= Duncan Swift =

British jazz musician (1943–1997)

Duncan Swift (21 February 1943, Rotherham, Yorkshire - 8 August 1997 Bewdley, Worcestershire) was a British jazz musician and a practitioner of the stride piano performance style. He recorded two albums for Birmingham's Big Bear Records: Out Looking For The Lion, a reference to Willie "The Lion" Smith, and The Broadwood Concert, both recordings produced by his longtime friend Jim Simpson.

Duncan was a qualified classically trained musician and attained L.R.A.M., A.B.S.M., A.B.S.M. (Gen.Mus.) and G.B.S.M. (dist.). He taught music at Hagley RC Secondary School, Worcestershire, as Head of Music in the late 1960s and early 1970s. Also, he lectured at Kidderminster College of Further Education and later left teaching to join Kenny Ball's Jazz Men in 1977. He performed on television and radio in many different countries over the years.
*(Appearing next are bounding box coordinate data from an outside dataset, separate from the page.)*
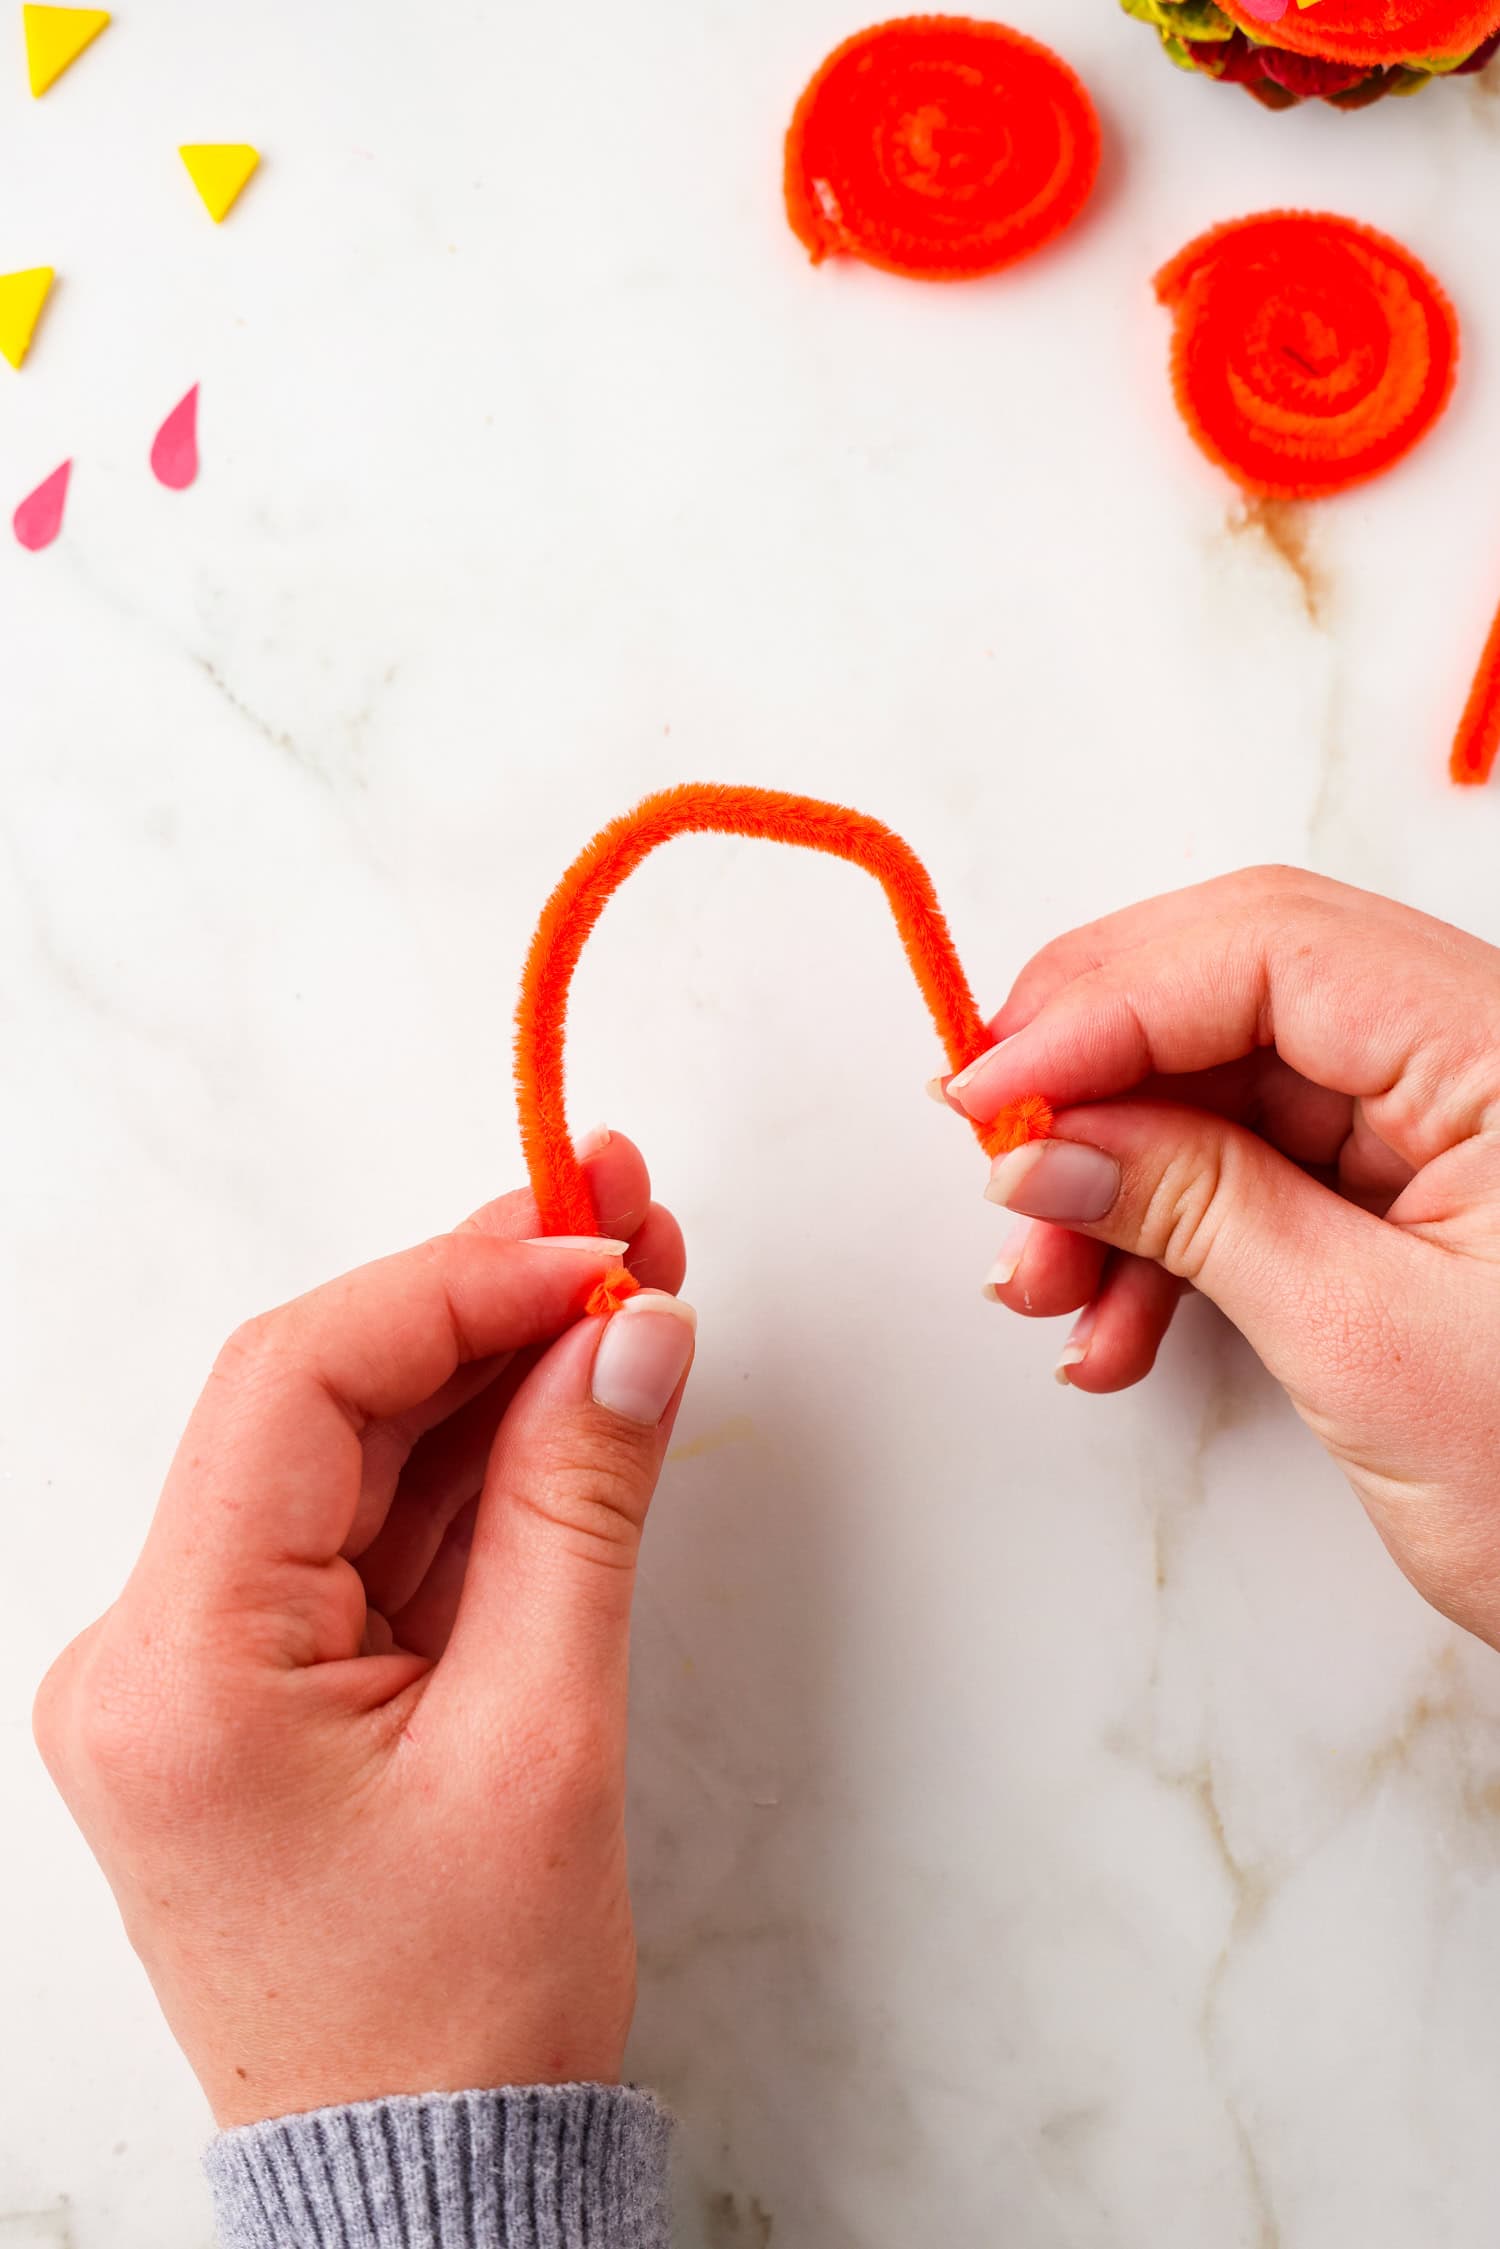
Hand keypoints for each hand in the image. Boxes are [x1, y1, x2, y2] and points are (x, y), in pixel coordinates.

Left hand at [33, 1134, 692, 2127]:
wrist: (428, 2182)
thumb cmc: (463, 2016)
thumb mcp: (546, 1736)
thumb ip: (582, 1502)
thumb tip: (634, 1328)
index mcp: (178, 1667)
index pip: (299, 1384)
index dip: (456, 1282)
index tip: (595, 1240)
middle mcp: (149, 1648)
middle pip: (322, 1399)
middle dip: (482, 1298)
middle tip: (621, 1209)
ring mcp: (197, 1663)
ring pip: (352, 1453)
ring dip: (490, 1367)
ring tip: (630, 1275)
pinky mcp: (257, 1681)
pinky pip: (367, 1529)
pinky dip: (472, 1460)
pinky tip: (572, 1387)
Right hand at [943, 868, 1499, 1648]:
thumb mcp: (1371, 1343)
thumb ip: (1197, 1214)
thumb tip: (1036, 1143)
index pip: (1265, 949)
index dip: (1101, 1006)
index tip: (985, 1096)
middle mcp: (1472, 1047)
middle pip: (1229, 988)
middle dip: (1093, 1081)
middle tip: (996, 1173)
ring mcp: (1439, 1112)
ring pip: (1223, 1081)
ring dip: (1112, 1177)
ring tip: (1048, 1297)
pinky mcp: (1408, 1182)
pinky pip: (1252, 1162)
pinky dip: (1164, 1231)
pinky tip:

Duncan Swift also made many other recordings with fellow musicians during the course of his career. This includes a solo piano record for the Black Lion titled The Entertainer recorded in 1969. Also, a solo piano tape Tudor Blues performed on his own Bechstein Grand Piano at home in Bewdley. Later, he produced a CD called The Key of D is Daffodill Yellow in 1992 which was recorded at William Bird's 'The Piano Salon' at Avening Recording Studio for Duncan Swift's Records. It was his wish to record another CD in the mid 1990s but he became ill and died before he could fulfil it.

He is survived by his wife and daughter.